I have rows in BigData DB (Cassandra in my case) with column names col1,col2,col3,val1,val2
in SQL approach I can do group by col1,col2 or col2,col1 or any other possible way also. This way I can form tree hierarchy easily.
But now we are using Cassandra to store the data which doesnt support group by. So we want to use Storm for doing group by and aggregations. We wrote some sample code do aggregation and group by, but we are unable to form an opinion whether we can achieve it or not.
Data looks like this
col1,col2,col3,val1,val2
------------------------
a1,b1,c1,10,20
a1,b1,c2,11,13
a1,b2,c1,9,15
a1,b2,c3,13,88
a2,b1,c1,30,44
a2,b3,c2,22,33
a4,b4,c4,99,66
Like in excel pivot I want to build hierarchy root->child1->child2->child3-val1,val2 then it may look like this if my hierarchy is col1->col2->col3
a1 {43,136}
--b1 {21,33}
--c1 10,20
--c2 11,13
--b2 {22,103}
--c1 9,15
--c3 13,88
a2 {52,77}
--b1 {30,44}
--c1 30,44
--b3 {22,33}
--c2 22,33
a4 {99,66}
--b4 {99,66}
--c4 99,66
I want to give user functionality to re-arrange hierarchy elements something like col3->col1->col2 (or something else also, which is dynamic) in this case data will look like this
c1 {49,79}
--a1 {19,35}
--b1 10,20
--b2 9,15
--a2 {30,44}
--b1 30,44
c2 {11,13}
--a1 {11,13}
--b1 11,13
--a2 {22,33}
--b3 22,33
c3 {13,88}
--a1 {13,88}
--b2 13,88
c4 {99,66}
--a4 {99,66}
--b4 99,66
Few lines of my trident code looks like this, which is not working as expected.
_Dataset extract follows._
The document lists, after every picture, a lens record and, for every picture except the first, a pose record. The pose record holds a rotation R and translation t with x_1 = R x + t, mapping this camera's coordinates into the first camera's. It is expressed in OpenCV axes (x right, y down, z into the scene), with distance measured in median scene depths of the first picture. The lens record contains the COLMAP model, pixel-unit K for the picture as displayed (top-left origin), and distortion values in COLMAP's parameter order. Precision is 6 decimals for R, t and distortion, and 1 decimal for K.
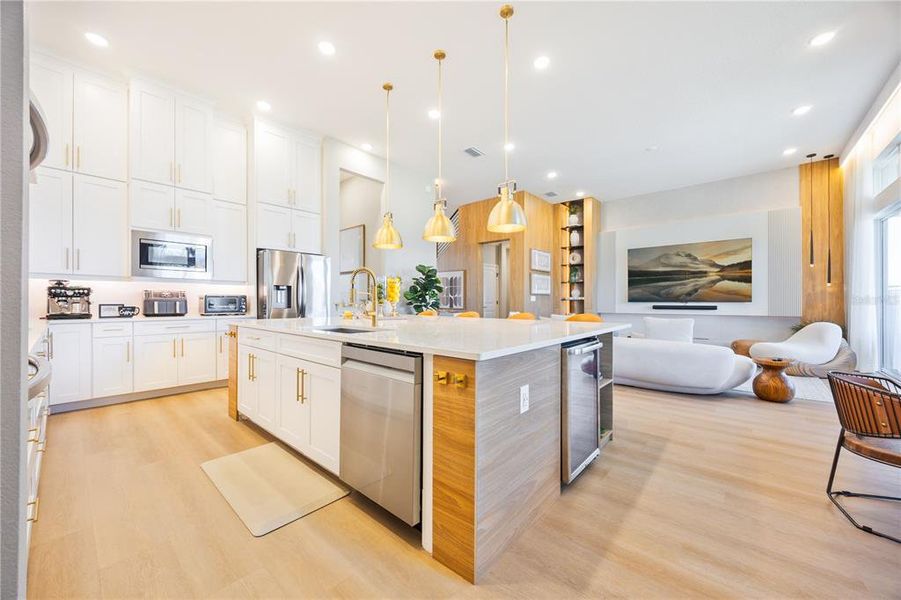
lens RADIAL K [[342.9, 0, 450.0], [0, 342.9, 298.5], [0, 0, 1]] dist [0.000704, 0.000054]
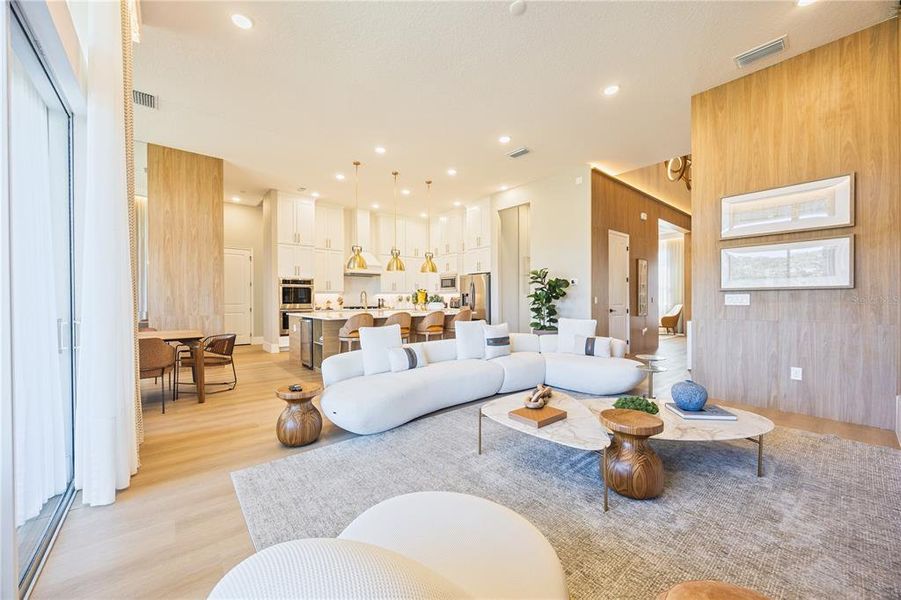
lens RADIAL K [[342.9, 0, 452.3], [0, 342.9, 303.1], [0, 0, 1]] dist [0.000704, 0.000054]
pose [[-0.160027, 0.007231, -0.987086, 0.909358], [0.002427, 0.999973, 0.006932, 0.000962], [0.987110, -0.001286, -0.160040, 0.810574]]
topology.newStream("aggregation", spout)
.groupBy(new Fields("col1","col2","col3","val1","val2"))
.aggregate(new Fields("val1","val2"), new Sum(), new Fields("val1sum","val2sum"))
.each(new Fields("col1","col2","col3","val1sum","val2sum"), new Utils.PrintFilter());
For doing above transformations I want to use Storm with or without Trident API support. Can anyone guide me how to achieve it? Any program ideas are very much appreciated.